Une balade qui sent le sapin

[ 18 décembre 2018 ] Imprimer

Droit de la responsabilité civile

Une balade qui sent le sapin

Désiré et Adhémar ont envie de s’amuser ! Depuis la rentrée, ils n’ont fait que s’occuper des problèmes des autres, et les conseils juridiques qu’ils ont à cette fin dispensés les ont épuisés. Un de leurs amis, très sportif, vient justement de leur proposer une balade en motoneige, prévue le week-end prochain. « Un sport à risque… », se disent nos deux comparses. Il faut dire que leurs mésaventures successives leur ont ôté, sinon leur enthousiasme, du moins une part de témérité. Leur ami, doté d’une certaine expérience dans la conduite des motoneiges, se montre toutefois rassurant : la sortie qu’il envisage est organisée par une société spécialisée et encadrée par deux accompagnateurs chevronnés. Leur crainte dissipée, Désiré et Adhémar acceptent la proposition de leur ami. Les voici tous les trois partis dans les Alpes ! 

Une fois arrivé au chalet d’accueil, le trio rencontre les deux organisateurs, qui les conduisent sur le parcours. Contrairement à leur ami, qui semble pleinement à son aise, Désiré et Adhémar sont effrayés. « Le parcours n’est fait que d’obstacles ! », se plaignent-ils aux accompagnateurs. Et c’est vrai : les virages à prendre sont serrés, les arbres à contourner plantés juste à leur sortie, sans signalisation particulière, avec un balisage sommaire. D’un ton sec, les accompagnateurs leur répondent que si la société organisatrice a essayé de mettre le plus de balisage possible, notamment aux endroits stratégiques, il est aussi normal que celle-ci ait veillé à ce que ce balisage ne gêne pas la circulation des autres usagers de la piste, et que cloisonner complètement le circuit aurait été, en outre, préjudiciable à l'environnement. Sensibles à ces arguments, Désiré et Adhémar restent toutefois dubitatifs. C’est pourquoi ils se montrent particulièrement attentifs aux consignes de sécurité que les responsables commencent à leur exposer. Sans doute pour rassurer les novices, ceux-ci se montrent très précis sur les modalités de fonctionnement des motoneiges, le traçage de l’itinéraire et la marche à suivre pour éviter les chutes. Désiré et Adhémar reprennent un peu confiance. « Il était temps ! », leur dit leur ami, d’un ton un tantinet méprisant.

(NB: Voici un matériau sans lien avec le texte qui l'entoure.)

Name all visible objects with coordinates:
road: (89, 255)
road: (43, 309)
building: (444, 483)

Munis du casque qui leur avait été remis et du feuillet sur lequel ils avaient noté toutes les consignes, Désiré et Adhémar entament la balade. Ils roulent doucement, derrière leur ami, dont ils peinent, justement, à suivre l’allure. S’ils le savaient expérimenté, ils sont particulièrement impressionnés par la célérité et l’aisance de sa conduite. Cependant, au lieu de ralentir, ce dernier emprunte, à mi-parcours, un virage que l’absence de signalisation lui fait rater. Percutant le sapin situé à proximité, leur ami meurt sur le coup.

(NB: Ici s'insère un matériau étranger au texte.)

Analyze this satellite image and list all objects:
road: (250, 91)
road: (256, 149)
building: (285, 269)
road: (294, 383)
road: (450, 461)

Désiré et Adhémar sont effondrés et furieux. Ils savaient bien que cette histoire de motoneiges allait mal tourner… Mais à ce point-là… Toujours prêts à venir en aide à leurs amis, ils le sont aussi lorsqu’il s’agit de défendre leur mémoire. C’est pourquoi ils voudraient voir reconnaître la faute de la société organisatrice, leurs braves accompagnateurs n’y étant, selon eux, pour rien… 

Vu l’insuffisance du dispositif de sécurité, ils pensent avoir des chances d’obtenir en justice la condamnation de cette inconséquente société ; mais ils les jugent tout de même incertaines, compte tenu de la qualité de l’encadrement assuré par ses membres.

Comment estimez-vous leurs chances de succès ?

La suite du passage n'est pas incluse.